I started out as a mainframe DBA going back to the 1980s (hierarchical databases). I went on to mainframe DB2, Unix, and SQL Server. The best change I made was leaving Big Iron. Why? Not because of the technology. DB2 is by far has the greatest ability to scale, has true continuous availability (I don't play games with the definition of "24x7"), and simplicity. The reason I left it was it is a victim of its own success.
Big companies use mainframes (the market is actually growing in the Far East and south Asia) and big companies are getting more and more oppressive. More and more (including our favorite software vendor) have adopted the "rank and yank" approach to the annual performance review. Ranking has been around forever as a management requisite, but it is the yanking that is being now being crudely done. In the name of quality, management has to rate a certain percentage of the staff as under-performers. After a couple of years of this, you are let go (to meet Wall Street financial targets). The problem is it works just the opposite -- it generates mediocrity.

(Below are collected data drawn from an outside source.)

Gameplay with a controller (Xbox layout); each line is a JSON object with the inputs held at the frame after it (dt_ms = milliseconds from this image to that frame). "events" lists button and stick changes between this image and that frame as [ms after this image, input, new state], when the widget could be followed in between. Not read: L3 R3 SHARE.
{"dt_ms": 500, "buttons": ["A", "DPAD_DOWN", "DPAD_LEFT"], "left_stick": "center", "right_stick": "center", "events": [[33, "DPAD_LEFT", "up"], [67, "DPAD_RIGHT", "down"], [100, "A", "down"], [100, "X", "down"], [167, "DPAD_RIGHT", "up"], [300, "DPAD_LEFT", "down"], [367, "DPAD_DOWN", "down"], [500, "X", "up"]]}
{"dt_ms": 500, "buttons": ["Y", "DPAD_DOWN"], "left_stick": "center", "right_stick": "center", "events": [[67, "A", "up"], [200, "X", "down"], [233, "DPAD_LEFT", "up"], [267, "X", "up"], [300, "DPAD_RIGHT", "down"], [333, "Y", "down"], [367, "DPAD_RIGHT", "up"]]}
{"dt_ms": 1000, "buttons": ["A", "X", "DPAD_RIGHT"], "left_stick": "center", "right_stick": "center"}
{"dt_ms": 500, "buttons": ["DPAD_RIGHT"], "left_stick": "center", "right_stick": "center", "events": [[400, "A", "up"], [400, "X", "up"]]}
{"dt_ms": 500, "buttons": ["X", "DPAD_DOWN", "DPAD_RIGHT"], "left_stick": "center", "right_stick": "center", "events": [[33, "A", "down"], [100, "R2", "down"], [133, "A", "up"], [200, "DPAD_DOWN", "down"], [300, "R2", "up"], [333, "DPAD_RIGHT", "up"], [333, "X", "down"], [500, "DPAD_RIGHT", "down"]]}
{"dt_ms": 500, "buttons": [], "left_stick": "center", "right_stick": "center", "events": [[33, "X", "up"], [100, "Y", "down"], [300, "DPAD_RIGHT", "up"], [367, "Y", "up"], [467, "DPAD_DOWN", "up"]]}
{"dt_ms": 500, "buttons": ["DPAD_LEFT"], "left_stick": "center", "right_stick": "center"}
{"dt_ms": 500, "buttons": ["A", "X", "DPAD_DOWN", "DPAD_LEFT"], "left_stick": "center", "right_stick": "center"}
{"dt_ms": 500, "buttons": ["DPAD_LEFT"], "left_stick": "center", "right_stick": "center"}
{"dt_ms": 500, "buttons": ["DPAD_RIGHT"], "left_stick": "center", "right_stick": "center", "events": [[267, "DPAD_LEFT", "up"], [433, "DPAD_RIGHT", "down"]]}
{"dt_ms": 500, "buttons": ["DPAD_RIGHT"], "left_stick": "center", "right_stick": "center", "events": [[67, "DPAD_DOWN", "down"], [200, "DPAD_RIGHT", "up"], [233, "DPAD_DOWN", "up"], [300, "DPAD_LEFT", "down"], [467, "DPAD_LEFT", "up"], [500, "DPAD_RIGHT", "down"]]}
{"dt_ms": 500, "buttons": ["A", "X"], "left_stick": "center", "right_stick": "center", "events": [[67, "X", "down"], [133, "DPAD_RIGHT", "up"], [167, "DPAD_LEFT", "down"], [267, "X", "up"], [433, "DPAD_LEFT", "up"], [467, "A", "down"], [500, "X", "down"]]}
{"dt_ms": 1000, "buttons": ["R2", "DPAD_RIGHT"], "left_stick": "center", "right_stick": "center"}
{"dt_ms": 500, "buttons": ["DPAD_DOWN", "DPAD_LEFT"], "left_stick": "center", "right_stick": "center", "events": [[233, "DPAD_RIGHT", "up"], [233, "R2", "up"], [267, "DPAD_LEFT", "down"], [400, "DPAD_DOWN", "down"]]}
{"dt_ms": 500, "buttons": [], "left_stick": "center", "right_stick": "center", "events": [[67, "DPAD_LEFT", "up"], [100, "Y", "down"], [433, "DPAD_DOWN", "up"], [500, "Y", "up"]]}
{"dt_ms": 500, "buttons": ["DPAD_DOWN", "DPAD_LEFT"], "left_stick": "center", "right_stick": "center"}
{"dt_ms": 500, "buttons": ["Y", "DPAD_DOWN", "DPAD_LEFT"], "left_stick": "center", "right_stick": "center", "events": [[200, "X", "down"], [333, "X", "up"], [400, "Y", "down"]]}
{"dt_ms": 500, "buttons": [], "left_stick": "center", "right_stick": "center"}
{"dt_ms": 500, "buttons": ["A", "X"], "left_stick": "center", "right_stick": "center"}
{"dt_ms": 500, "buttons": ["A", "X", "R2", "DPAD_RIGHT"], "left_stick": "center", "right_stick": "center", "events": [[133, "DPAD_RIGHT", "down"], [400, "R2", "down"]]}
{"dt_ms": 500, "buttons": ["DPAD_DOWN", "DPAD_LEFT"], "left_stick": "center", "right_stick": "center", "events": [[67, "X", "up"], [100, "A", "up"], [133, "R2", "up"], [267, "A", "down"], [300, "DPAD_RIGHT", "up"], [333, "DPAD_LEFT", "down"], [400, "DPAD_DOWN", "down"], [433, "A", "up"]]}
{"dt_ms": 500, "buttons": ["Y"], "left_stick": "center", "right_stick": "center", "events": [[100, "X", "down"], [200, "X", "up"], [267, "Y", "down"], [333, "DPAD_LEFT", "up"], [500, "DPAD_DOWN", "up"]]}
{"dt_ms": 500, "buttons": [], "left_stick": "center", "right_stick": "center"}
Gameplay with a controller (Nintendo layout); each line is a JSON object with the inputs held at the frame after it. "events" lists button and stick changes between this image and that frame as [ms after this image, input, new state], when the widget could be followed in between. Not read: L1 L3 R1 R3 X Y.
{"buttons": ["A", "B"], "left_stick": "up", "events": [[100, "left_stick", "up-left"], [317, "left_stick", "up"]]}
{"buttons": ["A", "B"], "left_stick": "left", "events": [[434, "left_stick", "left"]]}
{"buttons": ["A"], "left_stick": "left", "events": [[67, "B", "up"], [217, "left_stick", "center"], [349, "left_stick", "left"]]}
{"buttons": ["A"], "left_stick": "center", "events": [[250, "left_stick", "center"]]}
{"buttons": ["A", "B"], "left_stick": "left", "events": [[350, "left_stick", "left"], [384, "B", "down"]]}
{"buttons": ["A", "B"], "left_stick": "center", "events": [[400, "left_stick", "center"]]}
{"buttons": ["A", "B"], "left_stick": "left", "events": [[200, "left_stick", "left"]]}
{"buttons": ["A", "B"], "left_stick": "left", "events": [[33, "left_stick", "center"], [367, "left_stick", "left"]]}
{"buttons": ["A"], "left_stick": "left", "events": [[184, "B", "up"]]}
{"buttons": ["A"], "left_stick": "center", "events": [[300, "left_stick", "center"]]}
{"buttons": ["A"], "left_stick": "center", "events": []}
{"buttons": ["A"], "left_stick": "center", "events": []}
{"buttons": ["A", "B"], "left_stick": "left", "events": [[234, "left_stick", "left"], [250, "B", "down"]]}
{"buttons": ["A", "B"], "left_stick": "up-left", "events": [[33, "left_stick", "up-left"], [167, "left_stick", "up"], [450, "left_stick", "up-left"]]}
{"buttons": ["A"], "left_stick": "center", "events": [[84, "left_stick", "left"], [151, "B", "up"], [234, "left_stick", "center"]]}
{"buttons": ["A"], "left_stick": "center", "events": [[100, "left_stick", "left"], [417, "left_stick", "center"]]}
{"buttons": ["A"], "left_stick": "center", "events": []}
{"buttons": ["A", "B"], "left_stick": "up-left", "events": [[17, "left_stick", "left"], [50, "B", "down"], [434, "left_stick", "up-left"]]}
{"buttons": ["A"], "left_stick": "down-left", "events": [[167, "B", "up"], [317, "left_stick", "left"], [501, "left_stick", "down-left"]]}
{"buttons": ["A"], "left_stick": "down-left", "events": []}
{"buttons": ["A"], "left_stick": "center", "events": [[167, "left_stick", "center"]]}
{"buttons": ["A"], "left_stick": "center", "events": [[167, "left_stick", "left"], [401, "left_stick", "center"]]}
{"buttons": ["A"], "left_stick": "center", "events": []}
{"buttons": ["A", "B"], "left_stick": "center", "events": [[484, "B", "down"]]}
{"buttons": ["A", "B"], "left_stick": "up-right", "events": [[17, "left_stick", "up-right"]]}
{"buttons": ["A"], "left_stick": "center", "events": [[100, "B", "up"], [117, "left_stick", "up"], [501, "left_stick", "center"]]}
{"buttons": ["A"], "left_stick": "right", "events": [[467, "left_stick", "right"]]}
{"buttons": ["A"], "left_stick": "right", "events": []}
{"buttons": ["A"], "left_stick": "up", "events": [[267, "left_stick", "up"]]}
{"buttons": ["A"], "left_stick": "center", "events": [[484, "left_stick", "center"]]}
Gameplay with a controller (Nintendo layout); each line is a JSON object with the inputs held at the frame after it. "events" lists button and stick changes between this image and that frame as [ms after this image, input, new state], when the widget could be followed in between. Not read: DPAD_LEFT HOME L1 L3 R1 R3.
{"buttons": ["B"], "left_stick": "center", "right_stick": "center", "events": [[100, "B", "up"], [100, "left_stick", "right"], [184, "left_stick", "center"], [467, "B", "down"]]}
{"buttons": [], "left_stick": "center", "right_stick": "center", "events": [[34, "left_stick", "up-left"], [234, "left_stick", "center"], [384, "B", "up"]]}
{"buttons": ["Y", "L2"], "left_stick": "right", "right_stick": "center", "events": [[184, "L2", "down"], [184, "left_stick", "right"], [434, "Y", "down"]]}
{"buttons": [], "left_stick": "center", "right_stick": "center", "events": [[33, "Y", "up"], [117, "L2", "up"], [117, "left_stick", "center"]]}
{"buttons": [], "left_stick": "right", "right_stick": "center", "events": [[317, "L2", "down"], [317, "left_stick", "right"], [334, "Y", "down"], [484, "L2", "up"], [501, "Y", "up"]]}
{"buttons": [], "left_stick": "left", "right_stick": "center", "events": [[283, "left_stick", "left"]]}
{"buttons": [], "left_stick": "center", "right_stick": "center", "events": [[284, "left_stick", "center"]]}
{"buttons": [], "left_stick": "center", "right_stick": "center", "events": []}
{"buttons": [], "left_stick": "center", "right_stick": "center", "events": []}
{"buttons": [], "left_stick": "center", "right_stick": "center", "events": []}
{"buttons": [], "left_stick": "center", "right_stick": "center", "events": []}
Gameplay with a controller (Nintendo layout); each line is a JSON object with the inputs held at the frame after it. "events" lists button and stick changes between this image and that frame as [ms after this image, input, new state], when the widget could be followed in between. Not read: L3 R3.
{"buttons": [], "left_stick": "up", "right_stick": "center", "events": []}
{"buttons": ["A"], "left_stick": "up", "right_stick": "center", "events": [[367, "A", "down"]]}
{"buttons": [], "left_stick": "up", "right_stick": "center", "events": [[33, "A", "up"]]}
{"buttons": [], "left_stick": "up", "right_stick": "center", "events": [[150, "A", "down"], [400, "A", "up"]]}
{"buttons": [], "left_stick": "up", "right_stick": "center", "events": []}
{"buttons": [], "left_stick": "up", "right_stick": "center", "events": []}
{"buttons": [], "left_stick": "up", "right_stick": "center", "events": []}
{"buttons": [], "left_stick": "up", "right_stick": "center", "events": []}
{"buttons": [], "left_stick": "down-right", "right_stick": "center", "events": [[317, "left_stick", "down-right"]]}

If you are locked into the mainframe, you will probably be locked into the "rank and yank" for the rest of your career because you will only change to another large company with the same mentality. If you are locked into Unix, you still might find this happening, but less so. If you are in SQL Server, there are plenty of small to medium companies to go to.
Am I cynical? Not really. I am really trying to give you some options. Smaller companies are more personality based (rather than process-model based), so you will have to find the company that matches your personality. Once you do, I think you will make the most out of you database career. Afterwards, you will probably agree with me that the platform really doesn't make that much difference.